When a trust is adequately funded with cash accounts, it won’t be necessary for beneficiaries to come out of pocket to pay for debts, expenses and ongoing administration costs, such as mortgage or insurance. Be sure to protect your heirs by budgeting for these costs in your estate plan.
Mistake No. 2: Using joint accounts
In many instances, individuals will add others to their accounts with the expectation that the funds will be divided among the heirs, only to have the joint account holder fail to follow the wishes of the decedent. (Frequently, this involves an adult child who will end up in a dispute with his or her siblings when the time comes to share the money.)
In addition to the potential for abuse, it is also possible for the joint account holder’s creditors to make claims against shared accounts, potentially compromising the estate for all of the heirs.

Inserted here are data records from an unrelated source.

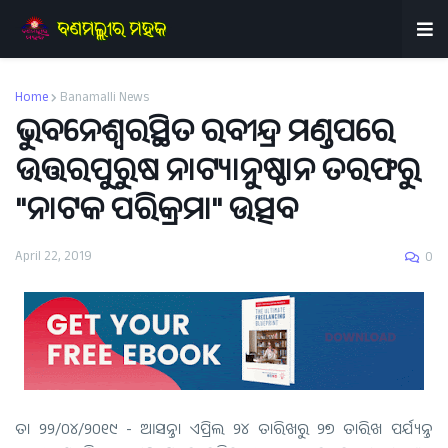
Home
Banamalli News
ଭୁବନେଶ୍ୱରସ୍ଥିତ ରବୀନ୍ଦ୍ର ମଣ୍ଡପରେ
ଉତ୍ତରପୁରୁଷ ନାଟ୍ୟାନୁଷ୍ଠାନ ତରଫରୁ
"ନାଟକ ପରିକ୍ରମା" ଉତ୍ସବ
April 22, 2019
0
ତା ୨୨/୦୪/୨୦୧୯ - ଆସନ୍ତା ଏପ୍ରିଲ ୨୪ ତାରିଖରୁ ୨୭ ତାରିଖ ପର୍ଯ୍ୟନ୍ତ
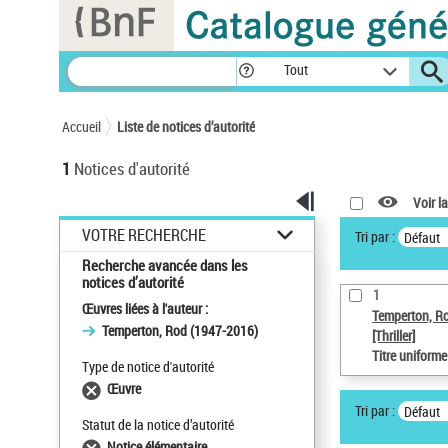
Panneau de gestion des cookies
Tout
Accueil
Liste de notices d’autorité
1
Notices d'autorité
Voir la
VOTRE RECHERCHE
Tri par :
Défaut
Recherche avancée dans les
notices d’autorité
1
Œuvres liées à l'auteur :
Temperton, R
Temperton, Rod (1947-2016)
[Thriller]
Titre uniform
Type de notice d'autorité
Œuvre
Tri par :
Défaut
Statut de la notice d’autorité
Notice élémentaire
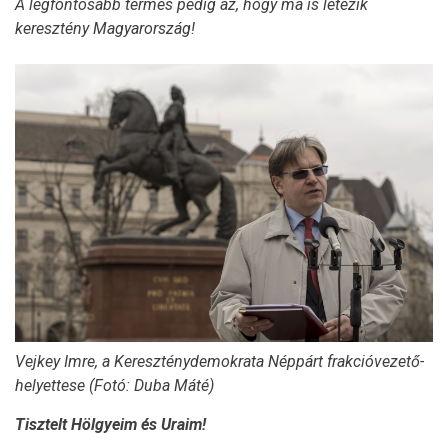
A legfontosabb termés pedig az, hogy ma is létezik
keresztény Magyarország!
Vejkey Imre, a Kereszténydemokrata Néppárt frakcióvezető-
helyettese (Fotó: Duba Máté)
Tisztelt Hölgyeim és Uraim!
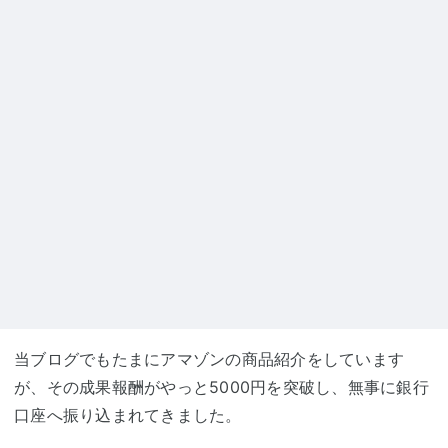
当ブログでもたまにアマゾンの商品紹介をしています
が、その成果報酬がやっと5000円を突破し、無事に銀行
口座へ振り込まれてきました。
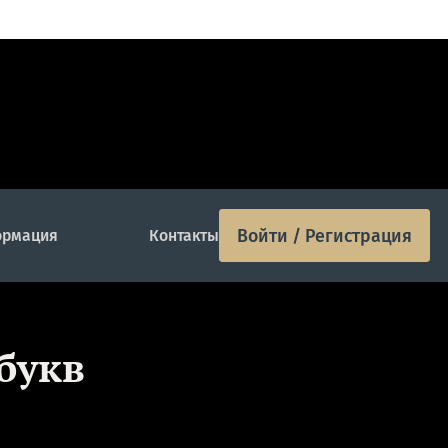
Войти / Регистрация
рмация
Контакты
букв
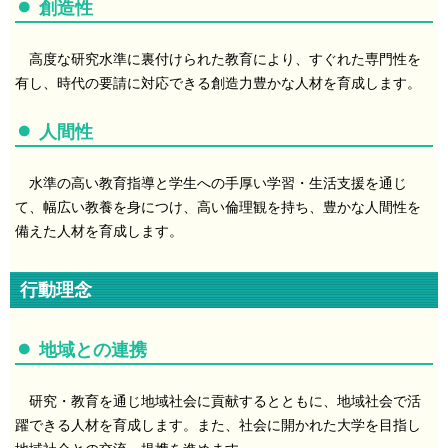
創造性
高度な研究水準に裏付けられた教育により、すぐれた専門性を
有し、時代の要請に対応できる創造力豊かな人材を育成します。
人間性
水準の高い教育指導と学生への手厚い学習・生活支援を通じ
て、幅広い教養を身につけ、高い倫理観を持ち、豊かな人間性を
備えた人材を育成します。
行動理念
地域との連携
研究・教育を通じ地域社会に貢献するとともに、地域社会で活
躍できる人材を育成します。また、社会に開かれた大学を目指し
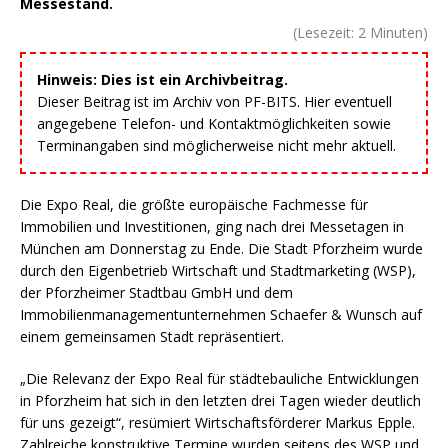
Messestand.
(Lesezeit:
2
Minuten)
Hinweis: Dies ist ein Archivbeitrag.
Dieser Beitrag ist im Archiv von PF-BITS. Hier eventuell
angegebene Telefon- und Kontaktmöglichkeiten sowie
Terminangaben sind möglicherweise nicht mehr aktuell.
Die Expo Real, die größte europäische Fachmesse für
Immobilien und Investitionen, ging nach drei Messetagen in
München am Donnerstag zu Ende. Die Stadt Pforzheim wurde
durch den Eigenbetrieb Wirtschaft und Stadtmarketing (WSP),
der Pforzheimer Stadtbau GmbH und dem
Immobilienmanagementunternehmen Schaefer & Wunsch auf
einem gemeinsamen Stadt repräsentiert.
„Die Relevanz der Expo Real für städtebauliche Entwicklungen
in Pforzheim hat sich in den letzten drei Tagen wieder deutlich
für uns gezeigt“, resümiert Wirtschaftsförderer Markus Epple.
Zahlreiche konstruktive Termine wurden seitens des WSP und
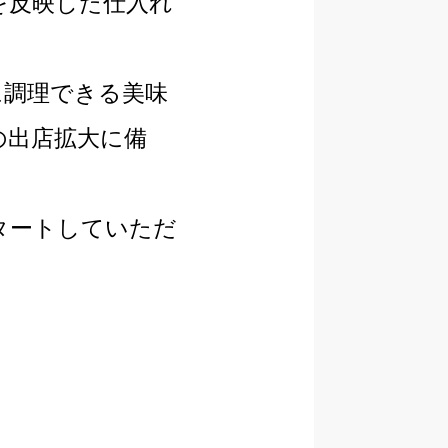
を反映した仕入れ
に調理できる美味
の出店拡大に備
タートしていただ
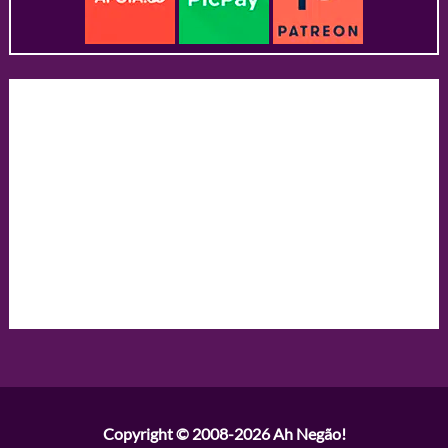
Copyright © 2008-2026
Ah Negão!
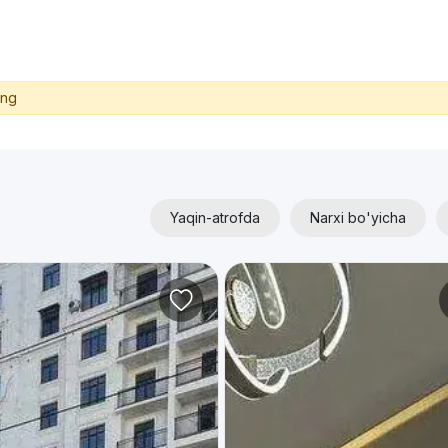
ing
Yaqin-atrofda
Narxi bo'yicha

| Proper estate planning can keep your estate out of probate, saving time, money and headaches for your loved ones. To learn more about estate planning, click here to read our California estate planning FAQ. |
| Estate planning and probate are easier to understand when you learn the terminology. Learn more by clicking here for our glossary. |
A better alternative: Use a living trust as a beneficiary
Forming a living trust and naming it as the beneficiary for at least some of your accounts should spare you from these pitfalls. This way, the trust will have first claim to some of the funds that can then used to pay the estate’s bills and spare a loved one from the need to provide financial support to the estate. Similarly, steering clear of the use of joint accounts may reduce the chance for potential conflicts that can be caused by the joint account holders.